Of course, this is all much easier said than done. Effective digitalisation will require new strategic thinking, which starts with making it a priority. It will also require significant investment of money and resources (even as margins remain negligible in some markets), as well as taking the risks associated with such investment. There will be no ‘sure things’ moving forward, and insurers must be prepared to fail and accept that as a by-product of a faster and more agile innovation process. Ultimately, past success may no longer determine future growth: The time to make educated guesses and place informed bets has arrived. 
 
Progress may also require expanding the health insurance ecosystem by identifying and working with new outside partners, such as MedTech start-ups, app developers and genomics experts.
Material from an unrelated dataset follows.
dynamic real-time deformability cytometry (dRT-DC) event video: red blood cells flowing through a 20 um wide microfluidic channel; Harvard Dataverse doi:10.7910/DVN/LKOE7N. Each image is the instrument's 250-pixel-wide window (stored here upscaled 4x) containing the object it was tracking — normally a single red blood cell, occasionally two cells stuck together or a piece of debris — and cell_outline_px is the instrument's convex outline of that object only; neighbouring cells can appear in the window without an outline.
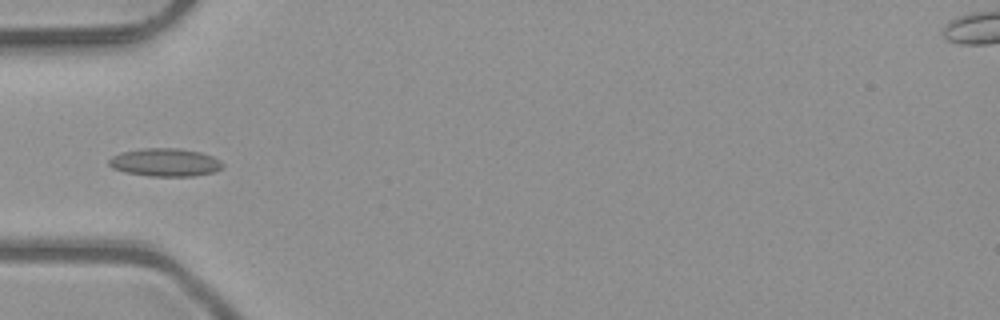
{"species": "common noctule bat (a hibernating species)", "species_latin": "Nyctalus noctula", "temperature_condition": "room temperature", "stored_images_in_passage": 6, "camera_frame_rate_fps": 3000, "um_per_image_px": 0.085, "animal": {"sex": "male", "body_mass_g": 23.1, "forearm_length_mm": 52.7}, "frame": {"image": 1, "passage_image": 5, "time_ms": 1.333, "image_size_px": [1000, 320], "cell_outline_px": [[224, 164], [216, 172], [196, 176], [148, 176], [124, 172], [112, 168], [108, 164], [108, 160], [112, 156], [120, 152], [144, 148], [180, 148], [200, 152], [212, 156], [220, 160]], "centroid_in_image_um": [14.03, 13.8], "position_along_channel_um": 71.0, "area_um2": 18.79}}
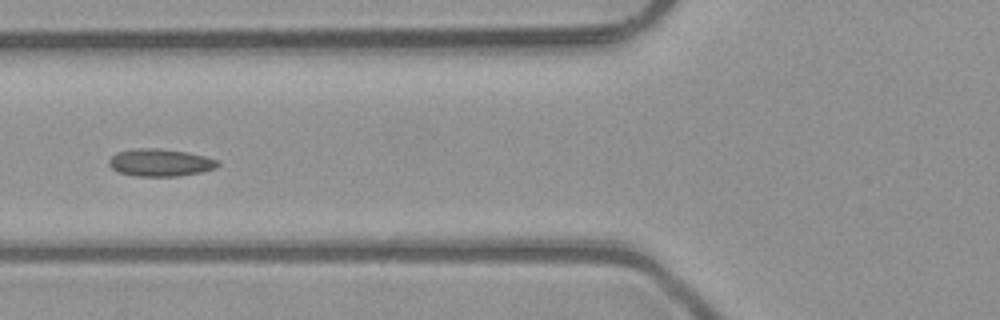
{"frame": {"image": 2, "passage_image": 6, "time_ms": 1.667, "image_size_px": [1000, 320], "cell_outline_px": [[220, 164], [216, 168], [200, 172], [176, 176], [136, 176], [116, 172], [108, 164], [108, 160], [116, 152], [136, 148], [160, 148], [188, 152], [220, 160]], "centroid_in_image_um": [13.61, 13.81], "position_along_channel_um": 112.2, "area_um2": 17.57}}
It may similarly require hiring people who have different skill sets and viewpoints, such as data scientists, behavioural economists and web developers, and working with regulators to determine which partner can do what. Most importantly, it will require that health insurers have a clear value proposition (apart from solely financial) that customers will be willing to embrace enough to share more information about themselves and their health than ever before. 
 
The good news: With so many variables and so many opportunities, many different digital paths await a new generation of trailblazers. One health insurer might focus on distributing simple and affordable products online to those who cannot access health care today, while another could become a big data expert and implement value-based health care and health insurance. Still another could specialize in insuring chronic disorders such as type 2 diabetes through use of wearable technology and other medical advances. The paths are many and will diverge and converge along the way. The only certainty: Health insurers need to start taking the first steps now.
 
Mr Alan Watts is head of global health for RGA.